PROBLEM DESCRIPTION
Please repeat the records below exactly, from the first line through the line containing "sunshine01@exinxun.com", and nothing more.

[Data items]
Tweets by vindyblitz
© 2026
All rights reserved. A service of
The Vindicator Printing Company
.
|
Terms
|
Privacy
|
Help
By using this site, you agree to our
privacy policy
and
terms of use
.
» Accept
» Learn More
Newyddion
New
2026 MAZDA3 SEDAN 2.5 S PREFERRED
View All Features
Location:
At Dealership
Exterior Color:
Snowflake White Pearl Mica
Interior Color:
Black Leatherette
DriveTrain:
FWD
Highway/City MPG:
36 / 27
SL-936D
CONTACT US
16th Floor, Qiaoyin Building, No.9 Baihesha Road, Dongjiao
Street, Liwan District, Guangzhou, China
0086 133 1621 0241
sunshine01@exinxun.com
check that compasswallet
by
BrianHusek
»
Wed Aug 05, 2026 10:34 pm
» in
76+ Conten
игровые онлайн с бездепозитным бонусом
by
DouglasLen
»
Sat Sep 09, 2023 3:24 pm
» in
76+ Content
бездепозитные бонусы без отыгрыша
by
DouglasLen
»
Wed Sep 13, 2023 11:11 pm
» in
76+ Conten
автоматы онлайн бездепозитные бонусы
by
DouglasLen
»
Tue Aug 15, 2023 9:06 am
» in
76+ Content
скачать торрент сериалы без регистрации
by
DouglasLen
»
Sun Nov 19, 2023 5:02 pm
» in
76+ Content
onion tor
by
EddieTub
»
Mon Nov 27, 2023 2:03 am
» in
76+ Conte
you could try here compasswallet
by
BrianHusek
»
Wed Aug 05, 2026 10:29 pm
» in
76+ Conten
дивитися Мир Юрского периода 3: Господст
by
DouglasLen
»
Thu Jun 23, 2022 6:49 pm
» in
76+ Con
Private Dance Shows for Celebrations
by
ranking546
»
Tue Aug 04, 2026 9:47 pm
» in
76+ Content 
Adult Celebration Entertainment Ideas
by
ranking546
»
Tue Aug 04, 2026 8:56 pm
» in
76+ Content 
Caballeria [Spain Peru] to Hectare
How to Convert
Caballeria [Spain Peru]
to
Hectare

EXERCISE SOLUTION
Tweets by vindyblitz
© 2026
All rights reserved. A service of
The Vindicator Printing Company
.
|
Terms
|
Privacy
|
Help
By using this site, you agree to our
privacy policy
and
terms of use
.
» Accept
» Learn More
Newyddion
New
2026 MAZDA3 SEDAN 2.5 S PREFERRED
View All Features
Location:
At Dealership
Exterior Color:
Snowflake White Pearl Mica
Interior Color:
Black Leatherette
DriveTrain:
FWD
Highway/City MPG:
36 / 27
SL-936D
CONTACT US
16th Floor, Qiaoyin Building, No.9 Baihesha Road, Dongjiao
Street, Liwan District, Guangzhou, China
0086 133 1621 0241
sunshine01@exinxun.com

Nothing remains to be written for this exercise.